In September of 1970, my wife gave birth to our daughter Karrie Lynn. She only lived for two days. She was perfect when she was born, but got sick and died. The entirety of her life on the earth was two days, although my wife carried her inside for nine months. Her spirit was just the same in size and scope as mine, she just didn’t get as much time here. Does that fact decrease the importance of her life? Was it her destiny to only live for two days?
I think about it a lot, but I’m not sure of the answer.
If somehow after I die, I can interact with the spirit that was my daughter, I certainly want to do so. I don’t know how that interaction will manifest itself. It doesn’t much matter to me, as long as t does. I don’t think it will be as a father-daughter type meeting, but more of a spiritual reunification. I personally don’t think we will retain this “earthly” identity of what we were here. It would be kind of strange if we did.

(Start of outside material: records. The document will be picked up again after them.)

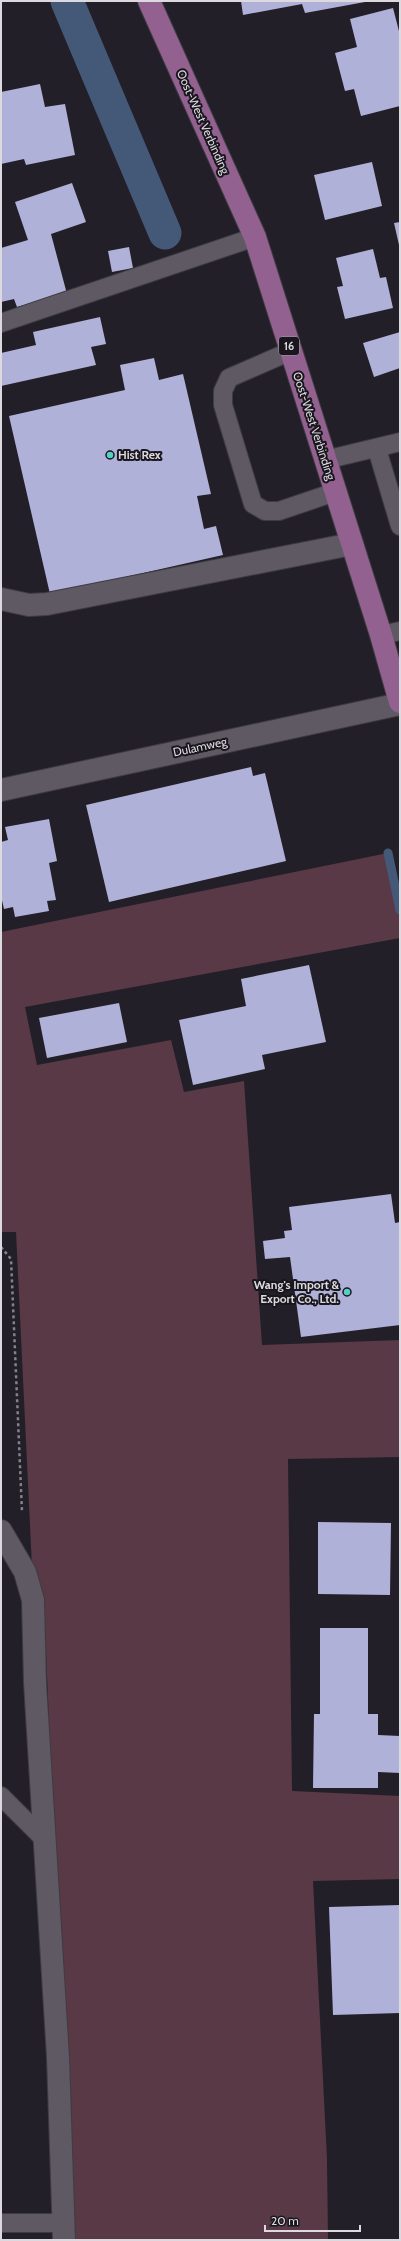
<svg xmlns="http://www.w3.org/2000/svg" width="401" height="2241" viewBox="0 0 401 2241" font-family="Cabin,sans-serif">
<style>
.green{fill:#593945}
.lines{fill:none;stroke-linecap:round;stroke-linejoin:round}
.stream{stroke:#445877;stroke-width:9}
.canal{stroke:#445877;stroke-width:33}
.building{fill:#afb1d9}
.lane-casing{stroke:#3f3b42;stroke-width:20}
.street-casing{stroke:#3f3b42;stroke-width:24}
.primary-casing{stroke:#3f3b42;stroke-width:24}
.path{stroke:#858289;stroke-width:2.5;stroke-dasharray:3 3;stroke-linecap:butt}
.lane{stroke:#5e5963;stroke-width:18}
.street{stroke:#5e5963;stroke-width:22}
.primary{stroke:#92618f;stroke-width:22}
.poi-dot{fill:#57cec2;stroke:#1a161e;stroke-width:1.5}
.labels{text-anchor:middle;stroke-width:4;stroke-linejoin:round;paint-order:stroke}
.shield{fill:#1a161e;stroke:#a29ea5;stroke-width:1}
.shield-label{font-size:11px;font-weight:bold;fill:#dcd9df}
.street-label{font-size:12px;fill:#dcd9df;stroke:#1a161e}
.poi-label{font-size:12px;font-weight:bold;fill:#dcd9df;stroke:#1a161e;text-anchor:start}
</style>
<rect width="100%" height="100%" fill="#231f28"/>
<!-- green -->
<path class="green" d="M388,853L400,910V938L25,1007L37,1065L171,1040L184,1092L244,1081L262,1345L400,1340V1457L288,1459L292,1791L400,1796V1879L313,1881L327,2159L328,2240H70L44,1602L32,1567L16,1232H1V932Z"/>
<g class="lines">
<!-- stream -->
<path class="stream" d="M388,853L400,910"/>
<!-- canal -->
<path class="canal" d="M67,1L165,233"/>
</g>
<!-- building -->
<path class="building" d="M241,1H365V2L305,13L302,4L243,15Z
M393,8L400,35V106L361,116L354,89L345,91L335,53L357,47L350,19Z
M40,84L45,107L65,104L75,155L26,165L24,159L1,164V92Z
M372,162L382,206L325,220L314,175Z
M72,183L86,222L51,234L67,294L17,307L14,299L1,302V248L28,240L15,202Z
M400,222V245H399L394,223Z
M129,247L133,268L112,272L108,251Z
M373,249L380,278L386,277L393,308L345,319L337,287L343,286L336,258Z
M100,317L106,344L91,347L96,365L1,386V353L36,345L33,332Z
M400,332V368L374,377L363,343Z
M154,358L159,380L183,374L211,494L197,496L204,529L216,526L223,555L50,594L9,416L125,390L120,365Z
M251,767L253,776L265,773L286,861L109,902L86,805Z
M49,819L57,861L49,863L56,900L47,901L49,911L15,917L13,907L4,909L1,896V842L8,840L5,827Z
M309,965L326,1042L262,1055L265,1069L193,1085L179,1020L246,1006L241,979Z
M119,1003L127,1042L47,1058L39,1018Z
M391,1194L395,1223L400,1222V1325L301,1337L290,1257L265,1259L263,1241L285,1238L284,1231L292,1230L289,1207Z
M318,1522L391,1523L390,1595L318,1594Z
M320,1628H368V1714H378V1735L400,1736V1773L378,1772V1788H313L314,1714H320Z
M400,1905V2013L333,2015L329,1907Z"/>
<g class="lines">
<defs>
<path id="lane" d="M1,323L255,237
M291,351L229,378L223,391V405L253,504L265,511H279L335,492
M377,449L400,526
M325,460L400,442
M381,635L400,631
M1,1796L45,1840
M1,2223H63"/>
<path id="street" d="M1,599L29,605L47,604L352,544
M1,790L400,704
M1,1531L25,1572L33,1600L35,1683L58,2057L64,2240"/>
<path id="primary" d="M149,1L255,237L381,635L400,702"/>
</defs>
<!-- lane casing -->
<use href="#lane" class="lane-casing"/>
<!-- street casing -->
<use href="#street" class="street-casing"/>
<!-- primary casing -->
<use href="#primary" class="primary-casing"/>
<!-- path -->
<path class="path" d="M1,1247L11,1259L22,1512"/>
<!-- lane -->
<use href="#lane" class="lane"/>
<!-- street -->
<use href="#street" class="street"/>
<!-- primary -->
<use href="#primary" class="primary"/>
</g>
<!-- markers -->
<g class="poi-dot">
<circle cx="110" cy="455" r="4"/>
<circle cx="347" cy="1292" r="4"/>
</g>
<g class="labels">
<!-- shield labels -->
<rect class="shield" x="279" y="337" width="20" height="18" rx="3"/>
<g class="shield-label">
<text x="289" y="350">16</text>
</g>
<!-- street labels -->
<g class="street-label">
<text transform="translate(203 122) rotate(66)" y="4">Oost-West Verbinding</text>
<text transform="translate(314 426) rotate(72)" y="4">Oost-West Verbinding</text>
<text transform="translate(200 747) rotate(-12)" y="4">Dulamweg</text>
</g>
<!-- poi labels -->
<g class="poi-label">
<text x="118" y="459">Hist Rex</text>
<text x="339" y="1289" text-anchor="end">Wang's Import &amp;<tspan x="339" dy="14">Export Co., Ltd.</tspan></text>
</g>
</g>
<!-- border -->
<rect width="401" height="2241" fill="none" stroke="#dcd9df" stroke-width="4"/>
<!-- scale -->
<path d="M265 2225v6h95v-6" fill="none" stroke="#dcd9df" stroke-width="2"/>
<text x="271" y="2225" font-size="12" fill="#dcd9df" stroke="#1a161e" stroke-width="3" paint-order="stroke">20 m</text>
</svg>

Again, this is just my feelings on the subject. You can feel differently if you want to, it won’t hurt my feelings.
I also think that people who have lost children before they are born because of other things which may have happened, will have that same spiritual recognition. I think we will have that reunification with any and all people we have loved here, or have touched in some meaningful way.
A lot of people believe in heaven, but I’m not sure exactly the nature of that situation. Maybe it varies. I have no answer for that. I admire people who have the inscrutable and ironclad faith that there will actually be a physical residence somewhere where everyone who qualifies will gain entrance. I once believed it. But that’s not my belief anymore. Please don’t hate me, or pity me because of it. I’m not belittling your belief. I just don’t think that way anymore.
I do believe there will be more, but I think the total details will not be revealed until we breath our last breath here.
I still cannot agree with Jean-Paul Sartre though, and his existentialist view of man:
“at first, he is nothing. Only afterward will he be something, and he himself will have made what he will be. Thus, there is no human nature, since there is no God to conceive it. Not only is man what he conceives himself to be, but he is also what he wills himself to be.”
I believe we are something, I believe we are all very much something special and unique. That we are given that tiny piece of creation, and we are given the time in which to live it, no matter if that time is great…like my Granny Stewart, who lived to be 100, and who told me that the years were like days to her as she aged….or like my daughter, whose two days may have seemed like a full lifetime, because after all, it was.